AWS DataSync is a managed data transfer service that simplifies and speeds up moving large amounts of data between on-premises storage systems and AWS storage services. With DataSync, you deploy a DataSync agent locally as a virtual machine to connect to your existing storage array or file system over the Network File Storage (NFS) protocol, and that agent sends and receives data to and from the fully managed DataSync service in AWS.
Parallel, scalable architecture
Connections between the local DataSync agent and the in-cloud service components are multi-threaded, parallelizing large files to improve performance over the Wide Area Network (WAN). DataSync also auto-scales cloud resources to support higher-volume transfers, and makes it easy to add agents on-premises if needed. The service can scale performance to fully utilize a 10 Gbps network link.

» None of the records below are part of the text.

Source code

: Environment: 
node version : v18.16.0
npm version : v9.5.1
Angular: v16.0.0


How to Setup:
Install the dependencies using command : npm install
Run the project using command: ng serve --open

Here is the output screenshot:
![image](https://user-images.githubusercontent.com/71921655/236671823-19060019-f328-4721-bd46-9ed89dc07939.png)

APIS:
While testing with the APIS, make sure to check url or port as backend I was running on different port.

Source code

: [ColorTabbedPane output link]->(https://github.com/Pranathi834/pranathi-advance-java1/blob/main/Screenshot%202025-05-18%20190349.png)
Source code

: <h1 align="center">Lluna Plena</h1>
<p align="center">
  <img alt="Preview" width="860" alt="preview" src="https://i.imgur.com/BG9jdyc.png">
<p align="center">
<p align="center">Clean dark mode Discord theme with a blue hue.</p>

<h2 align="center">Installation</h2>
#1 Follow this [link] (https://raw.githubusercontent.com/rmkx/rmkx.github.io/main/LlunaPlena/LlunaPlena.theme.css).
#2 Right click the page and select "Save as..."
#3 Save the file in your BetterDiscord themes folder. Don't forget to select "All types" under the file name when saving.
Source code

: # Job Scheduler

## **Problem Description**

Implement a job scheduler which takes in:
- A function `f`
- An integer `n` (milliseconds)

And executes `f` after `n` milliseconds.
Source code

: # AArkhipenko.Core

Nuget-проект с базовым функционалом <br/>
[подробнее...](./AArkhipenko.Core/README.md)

Purpose-built network protocol
The service employs an AWS-designed transfer protocol—decoupled from storage protocol—to speed data movement. The protocol performs optimizations on how, when, and what data is sent over the network. Some of the protocol’s network optimizations include incremental transfers, in-line compression, and sparse file detection, as well as in-line data validation and encryption.
Automatic infrastructure management
After you deploy the DataSync agent, connect it your on-premises storage, and select your Amazon S3 bucket or EFS file system as the destination or source for data transfers, the DataSync service manages the rest of the infrastructure, including automatically scaling in-cloud resources. It also makes it easy to add and manage more agents on-premises. This removes many of the infrastructure and management challenges that you face when either writing, optimizing and managing your own copy scripts, or deploying and tuning heavyweight commercial transfer tools.

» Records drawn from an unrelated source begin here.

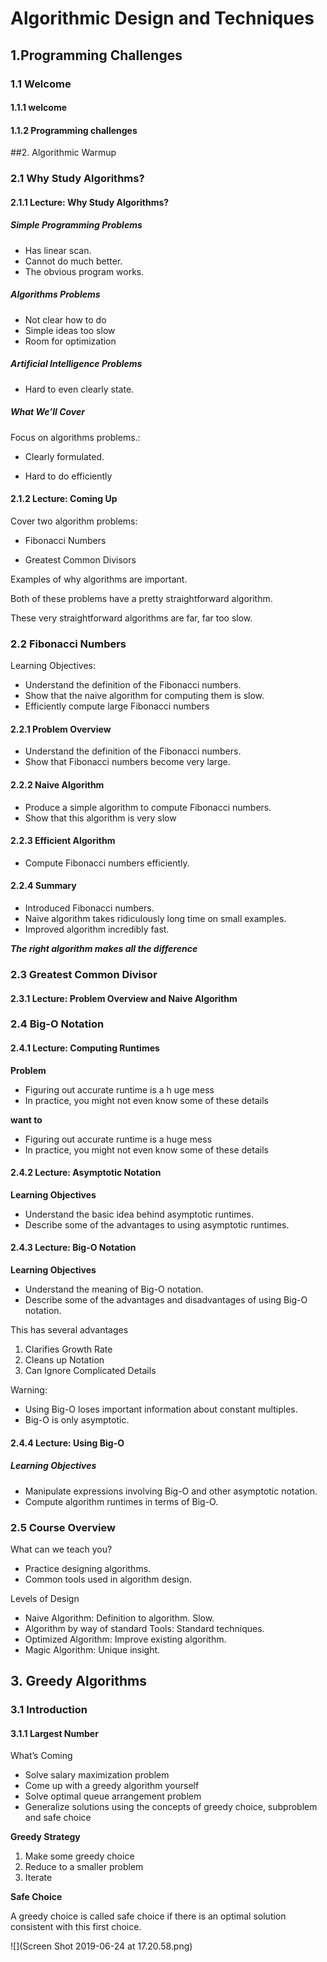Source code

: # Algorithmic Design and Techniques
## 1.Programming Challenges
### 1.1 Welcome
#### 1.1.1 welcome
#### 1.1.2 Programming challenges

##2. Algorithmic Warmup
### 2.1 Why Study Algorithms?
#### 2.1.1 Lecture: Why Study Algorithms?

##### Simple Programming Problems

- Has linear scan.
- Cannot do much better.
- The obvious program works.

##### Algorithms Problems

- Not clear how to do
- Simple ideas too slow
- Room for optimization

##### Artificial Intelligence Problems

- Hard to even clearly state.

##### What We’ll Cover

Focus on algorithms problems.:

- Clearly formulated.

- Hard to do efficiently


#### 2.1.2 Lecture: Coming Up

Cover two algorithm problems:

- Fibonacci Numbers

- Greatest Common Divisors

Examples of why algorithms are important.



Both of these problems have a pretty straightforward algorithm.

These very straightforward algorithms are far, far too slow.



### 2.2 Fibonacci Numbers

Learning Objectives:

- Understand the definition of the Fibonacci numbers.
- Show that the naive algorithm for computing them is slow.
- Efficiently compute large Fibonacci numbers

#### 2.2.1 Problem Overview

- Understand the definition of the Fibonacci numbers.
- Show that Fibonacci numbers become very large.

#### 2.2.2 Naive Algorithm

- Produce a simple algorithm to compute Fibonacci numbers.
- Show that this algorithm is very slow

#### 2.2.3 Efficient Algorithm

- Compute Fibonacci numbers efficiently.

#### 2.2.4 Summary

- Introduced Fibonacci numbers.
- Naive algorithm takes ridiculously long time on small examples.
- Improved algorithm incredibly fast.

***The right algorithm makes all the difference***

### 2.3 Greatest Common Divisor  

#### 2.3.1 Lecture: Problem Overview and Naive Algorithm

### 2.4 Big-O Notation

#### 2.4.1 Lecture: Computing Runtimes

**Problem**

- Figuring out accurate runtime is a h uge mess
- In practice, you might not even know some of these details

**want to** 

- Figuring out accurate runtime is a huge mess
- In practice, you might not even know some of these details

#### 2.4.2 Lecture: Asymptotic Notation

**Learning Objectives**

- Understand the basic idea behind asymptotic runtimes.
- Describe some of the advantages to using asymptotic runtimes.

#### 2.4.3 Lecture: Big-O Notation

**Learning Objectives**

- Understand the meaning of Big-O notation.
- Describe some of the advantages and disadvantages of using Big-O notation.

This has several advantages

1. Clarifies Growth Rate
2. Cleans up Notation
3. Can Ignore Complicated Details

Warning:

- Using Big-O loses important information about constant multiples.
- Big-O is only asymptotic.

#### 2.4.4 Lecture: Using Big-O

##### Learning Objectives

- Manipulate expressions involving Big-O and other asymptotic notation.
- Compute algorithm runtimes in terms of Big-O.

### 2.5 Course Overview

What can we teach you?

- Practice designing algorithms.
- Common tools used in algorithm design.

Levels of Design

- Naive Algorithm: Definition to algorithm. Slow.
- Algorithm by way of standard Tools: Standard techniques.
- Optimized Algorithm: Improve existing algorithm.
- Magic Algorithm: Unique insight.

## 3. Greedy Algorithms

### 3.1 Introduction  

#### 3.1.1 Largest Number

What’s Coming

- Solve salary maximization problem
- Come up with a greedy algorithm yourself
- Solve optimal queue arrangement problem
- Generalize solutions using the concepts of greedy choice, subproblem and safe choice

**Greedy Strategy**

1. Make some greedy choice
2. Reduce to a smaller problem
3. Iterate

**Safe Choice**

A greedy choice is called safe choice if there is an optimal solution consistent with this first choice.

![](Screen Shot 2019-06-24 at 17.20.58.png)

File system integration and metadata preservation
The DataSync agent connects to your existing storage systems using the industry-standard NFS protocol. The agent transfers data rapidly and deposits it your designated Amazon S3 bucket or Amazon EFS file system. When copying data to Amazon S3, DataSync automatically converts each file to be a single S3 object in a 1:1 relationship, and preserves file metadata as Amazon S3 object metadata. When you copy objects that contain file system metadata back to file formats, the original file metadata that DataSync copied to S3 is restored. Similarly, when Amazon EFS is the destination for your data, DataSync preserves your existing directory structures and file metadata.

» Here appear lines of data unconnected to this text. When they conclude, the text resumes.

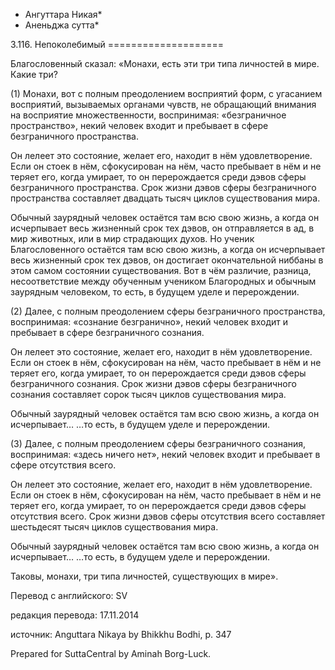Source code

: * Ангуттара Никая*
* Аненьджа сутта*

3\.116\. Непоколебимый
\=\=\=\=\=\=\=\=\=\=\=\=\=\=\=\=\=\=\=\=

Благословенный сказал: «Монахи, есть эти три типа личностей в мире\. Какие три?

\(1\) Монахи, вот с полным преодолением восприятий форм, с угасанием восприятий, вызываемых органами чувств, не обращающий внимания на восприятие множественности, воспринимая: «безграничное пространство», некий человек входит и пребывает в сфере безграничного пространства\.

Он лелеет это состояние, желает его, находит в нём удовлетворение\. Если он стоек в нём, сфокусирован на нём, часто пребывает в нём и не теряет его, когда умирает, то он перерождается среди дэвов сферы безграничного пространства\. Срок жизни дэвов сферы безграничного пространства составляет двадцать тысяч циклов существования мира\.

Обычный заурядный человек остаётся там всю свою жизнь, а когда он исчерпывает весь жизненный срок тех дэвов, он отправляется в ад, в мир животных, или в мир страдающих духов\. Но ученик Благословенного остаётся там всю свою жизнь, а когда он исчерпывает весь жизненный срок тех дэвов, он достигает окончательной ниббаны в этом самом состоянии существования\. Вот в чём различие, разница, несоответствие между обученным учеником Благородных и обычным заурядным человеком, то есть, в будущем уделе и перерождении\.

\(2\) Далее, с полным преодолением сферы безграничного пространства, воспринимая: «сознание безгранично», некий человек входит и пребывает в сфере безграничного сознания\.

Он лелеет это состояние, желает его, находит в нём удовлетворение\. Если он стоек в нём, сфокусирован на нём, часто пребывает в нём и не теряет его, когда умирает, то он перерождается среди дэвов сферы безграничного сознания\. Срок жизни дэвов сферы безграничного сознания составляет сорок тысяч циклов существования мира\.

Обычный заурядный человек остаётся там всю свою жизнь, а когда он исчерпывает… …то есть, в будущем уделе и перерождении\.

\(3\) Далее, с полным преодолением сферы безграничного сознания, воспринимая: «здесь ничего нет», некий человек входит и пребывает в сфере отсутствия всего\.

Он лелеет это состояние, желает его, находит в нём удовлетворение\. Если он стоек в нём, сфокусирован на нём, часто пребывает в нём и не теряет его, когда умирает, то он перерождается среди дэвов сферы отсутствия всего\. Срок жизни дэвов сферы отсутствия всего составляет шестьдесят тысяч циклов существования мира\.

Обычный заурядный человек остаётся там всю свою жизнь, а когда он исчерпывает… …то есть, в будущем уделе и перерождении\.

Таковы, монахи, три типа личностей, существующих в мире»\.

Перевод с английского: SV

редакция перевода: 17\.11\.2014

источник: Anguttara Nikaya by Bhikkhu Bodhi, p\. 347

Prepared for SuttaCentral by Aminah Borg\-Luck\.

Data encryption and validation
All of your data is encrypted in transit with Transport Layer Security (TLS). DataSync integrates with AWS Key Management Service (AWS KMS) so you can encrypt data at rest in AWS. For data in Amazon S3, you can also use Amazon S3-Managed Encryption Keys (SSE-S3). DataSync also makes sure that your data arrives intact. For each transfer, service performs integrity checks both in transit and at rest. These checks ensure that the data written to your destination matches the data read from your source, validating consistency.
You pay only for data copied by the service, at a flat, per-gigabyte rate—no software licenses, contracts, maintenance fees, development cycles or required hardware. This provides a lower total cost of ownership than trying to manually build, operate, and optimize your own high-performance scripted transfers. It also offers lower total cost than buying and running commercial transfer tools.
Integration with AWS infrastructure and management services
DataSync works natively with AWS infrastructure and management services to make data movement simpler, and to provide consistent management experience for your DevOps teams. In addition to the integrations with Amazon EFS, Amazon S3 and AWS KMS noted above, DataSync connects with Amazon VPC in order to move files directly into your EFS file system inside your VPC. Like other AWS services, you use AWS Identity and Access Management (IAM) to securely manage access for DataSync. The service accesses your Amazon S3 bucket using an IAM role you configure.
Monitoring and auditing with Amazon CloudWatch and AWS CloudTrail
With Amazon CloudWatch, you can monitor the status of any DataSync transfers currently in progress and check the history of previous data transfers. With CloudWatch Metrics you can see the number of files and amount of data which has been copied. You can consult CloudWatch Logs for more information about previous tasks. In addition, CloudWatch Events can be triggered as your transfer tasks complete, enabling automation of dependent workflows. For audit purposes, you can consult AWS CloudTrail which logs all actions performed by DataSync.